5. Guidance versus performance for last 4 quarters
Most companies give guidance for the next few quarters. While there are still companies like TCS that do not give forward looking guidance, most Indian companies use the quarterly results to make a statement of the future plans of the company. Watch the guidance closely as that is what will lay out the strategy of the company for the next one year. Especially, guidance on margins is very important.
6. Look out for management warnings and audit qualifications
Read the fine print of the announcement and also read between the lines of the management interviews. Here you will get some important insights. Management may be warning of tough times. Alternatively, auditors may have qualified the audit report due to some objections. All these are important cues for you. Also keep a tab on any major management change that has happened during the quarter.

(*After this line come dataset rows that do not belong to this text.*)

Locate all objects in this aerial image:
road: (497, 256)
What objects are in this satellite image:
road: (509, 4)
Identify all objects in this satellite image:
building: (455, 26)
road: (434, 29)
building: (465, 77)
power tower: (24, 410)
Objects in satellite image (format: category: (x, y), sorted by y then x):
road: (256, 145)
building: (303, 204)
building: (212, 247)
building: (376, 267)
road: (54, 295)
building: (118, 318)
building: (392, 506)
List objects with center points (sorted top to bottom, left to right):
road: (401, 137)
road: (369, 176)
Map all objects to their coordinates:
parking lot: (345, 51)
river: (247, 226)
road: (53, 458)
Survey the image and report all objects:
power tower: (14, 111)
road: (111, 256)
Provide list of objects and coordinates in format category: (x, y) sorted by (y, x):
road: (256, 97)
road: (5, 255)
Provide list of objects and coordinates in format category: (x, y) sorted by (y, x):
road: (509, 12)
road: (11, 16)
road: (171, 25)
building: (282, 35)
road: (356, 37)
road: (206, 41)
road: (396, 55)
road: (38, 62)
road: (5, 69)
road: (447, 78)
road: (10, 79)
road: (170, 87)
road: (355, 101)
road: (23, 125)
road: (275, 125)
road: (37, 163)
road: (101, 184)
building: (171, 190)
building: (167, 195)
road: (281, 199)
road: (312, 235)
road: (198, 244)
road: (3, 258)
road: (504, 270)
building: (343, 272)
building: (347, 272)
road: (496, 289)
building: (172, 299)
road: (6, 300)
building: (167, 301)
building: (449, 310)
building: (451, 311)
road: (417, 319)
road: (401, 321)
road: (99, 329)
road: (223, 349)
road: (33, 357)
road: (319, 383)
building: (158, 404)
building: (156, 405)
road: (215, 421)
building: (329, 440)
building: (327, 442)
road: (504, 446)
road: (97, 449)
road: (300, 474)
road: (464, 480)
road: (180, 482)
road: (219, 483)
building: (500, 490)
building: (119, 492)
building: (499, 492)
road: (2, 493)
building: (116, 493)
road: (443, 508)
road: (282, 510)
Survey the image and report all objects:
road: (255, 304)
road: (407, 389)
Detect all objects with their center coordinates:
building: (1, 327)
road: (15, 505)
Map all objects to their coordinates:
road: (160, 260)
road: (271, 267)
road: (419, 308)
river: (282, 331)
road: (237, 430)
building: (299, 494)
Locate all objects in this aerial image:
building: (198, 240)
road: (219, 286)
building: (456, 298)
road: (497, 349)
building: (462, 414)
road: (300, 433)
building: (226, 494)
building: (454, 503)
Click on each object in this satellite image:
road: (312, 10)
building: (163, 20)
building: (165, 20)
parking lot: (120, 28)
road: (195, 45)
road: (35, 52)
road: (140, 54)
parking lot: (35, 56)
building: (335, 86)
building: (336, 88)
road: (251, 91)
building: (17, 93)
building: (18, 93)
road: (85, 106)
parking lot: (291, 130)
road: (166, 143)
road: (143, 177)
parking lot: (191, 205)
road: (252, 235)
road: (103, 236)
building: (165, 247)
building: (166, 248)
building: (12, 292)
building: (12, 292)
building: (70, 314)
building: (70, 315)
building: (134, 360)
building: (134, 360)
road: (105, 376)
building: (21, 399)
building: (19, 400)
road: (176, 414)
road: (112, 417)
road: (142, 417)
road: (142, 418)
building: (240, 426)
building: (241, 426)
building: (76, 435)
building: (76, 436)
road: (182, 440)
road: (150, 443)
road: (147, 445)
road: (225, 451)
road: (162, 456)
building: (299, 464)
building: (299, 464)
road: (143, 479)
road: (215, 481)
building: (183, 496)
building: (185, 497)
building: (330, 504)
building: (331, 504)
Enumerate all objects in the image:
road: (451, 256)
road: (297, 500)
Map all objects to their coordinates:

7. Operating profits trend and operating margins
At the core of all the hue and cry about quarterly results lie the operational metrics. For example, the operating profit trend is very critical as it shows how much the company is generating from its core operations. This gives you an idea of how much of the business is actually sustainable. Also keep an eye on margins as it is a barometer of how well the costs are being managed.
8. Shareholding pattern and pledge data
Normally, any significant information on this front is also disclosed in the quarterly results. This may not have a direct impact on the performance of the company, but it is an important cue nevertheless. If there has been a lot of insider selling in the stock during the quarter, then it is a matter of worry. Also, if too much of the shares of promoters are being pledged, then it does make the stock vulnerable. These are important cues.
Quarterly results are not just about profits and growth but also about how well the cues are progressively gathered by analysts. That is the main purpose.